Le ministre de l’Intérieur de Thuringe Georg Maier et la sénatrice à la Justice de Berlin Felor Badenberg ont exprimé leur soutien à une procédure d’interdiction contre la branche régionale de l’AfD en Thuringe. Les deux politiciens mettent en garde contre la menace que représente le parti pour la démocratie. Badenberg a déclaré qu’elle quitterait le pays si l’AfD arrivait au pouvoir.
Le ministre de l’Intérieur de Thuringe Georg Maier (SPD) et la sénatrice à la Justice de Berlin Felor Badenberg (CDU) ont fait savoir dans une interview au Süddeutsche Zeitung qu’ils étaient ouverts à une procédure d’interdiction contre la branche régionale de l’AfD en Thuringe sous Björn Höcke. Badenberg a exigé : « Je me prononce en faveur du lancement d’une procédure d’interdiction contre cette association régionale ». Elle a également suggéré d’examiner les possibilités de déchéance des droits fondamentaux en vertu de l’article 18 de la Loi fondamentale pour Höcke, ce qui pourrait entraîner la perte des droits de vote actif et passif.

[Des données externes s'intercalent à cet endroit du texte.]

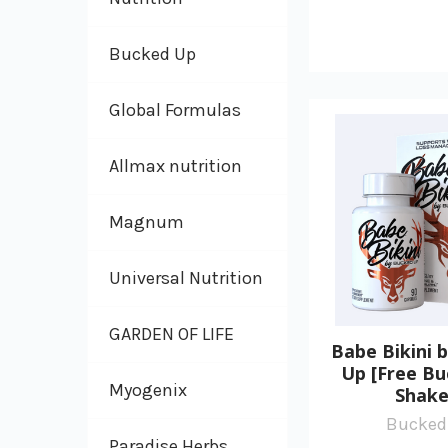
Bucked Up
Global Formulas
Allmax nutrition
Magnum
Universal Nutrition
GARDEN OF LIFE
Babe Bikini 
Up [Free B
Myogenix
Shake
Bucked
Paradise Herbs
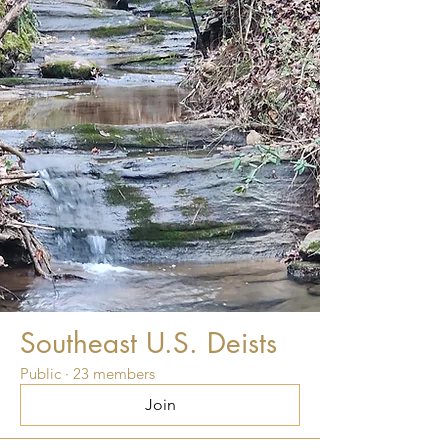
Southeast U.S. Deists
Public
·
23 members
Join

Maier a soutenu cette position et a averti : « Si notre démocratie ne montre pas ses armes, l’AfD la détruira ». La branche de Thuringe de l’AfD a été classée comme d’extrême droite confirmée par l’office régional de protection de la Constitution en 2021 et fait l’objet d’une surveillance. Höcke y est président régional du parti et chef de groupe ; l’AfD forme le groupe le plus fort au parlement régional d’Erfurt.

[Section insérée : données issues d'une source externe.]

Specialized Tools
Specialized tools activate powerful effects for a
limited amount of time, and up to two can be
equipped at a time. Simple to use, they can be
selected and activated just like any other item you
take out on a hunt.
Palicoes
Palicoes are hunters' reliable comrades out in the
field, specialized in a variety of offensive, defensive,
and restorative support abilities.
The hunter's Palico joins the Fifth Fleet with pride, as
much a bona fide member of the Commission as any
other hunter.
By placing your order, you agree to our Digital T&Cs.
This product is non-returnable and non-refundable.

Les discussions sur une procédure d’interdiction de l’AfD durent depuis des années. Le SPD y est ouvert, tandis que l’Union reste sceptique. Des alternatives telles que l’arrêt du financement des partis ou l’interdiction de branches régionales individuelles sont envisagées. Cependant, Badenberg s’est montrée sceptique quant à l’interdiction de l’ensemble du parti : « L’AfD est un danger pour notre État constitutionnel démocratique. Elle représente des positions anticonstitutionnelles et entretient des liens étroits avec des acteurs de la scène d’extrême droite », mais cela ne suffit pas. Maier a pointé les conséquences : en cas d’interdiction totale, les parlements devraient être réélus, ce qui pourrait renverser les majorités puisque l’AfD recueille jusqu’à un tiers des voix.
De plus, Badenberg, née en 1975 à Téhéran, a révélé qu’elle quitterait l’Allemagne si l’AfD arrivait au pouvoir : « Oui, je quitterais probablement l’Allemagne aussi ». Elle critique l’AfD pour sa distinction entre « Allemands autochtones » et « Allemands au passeport ». La Cour constitutionnelle fédérale serait compétente pour les procédures d’interdiction et de déchéance des droits fondamentaux. Maier plaide depuis des années pour l’examen d’une interdiction de l’AfD.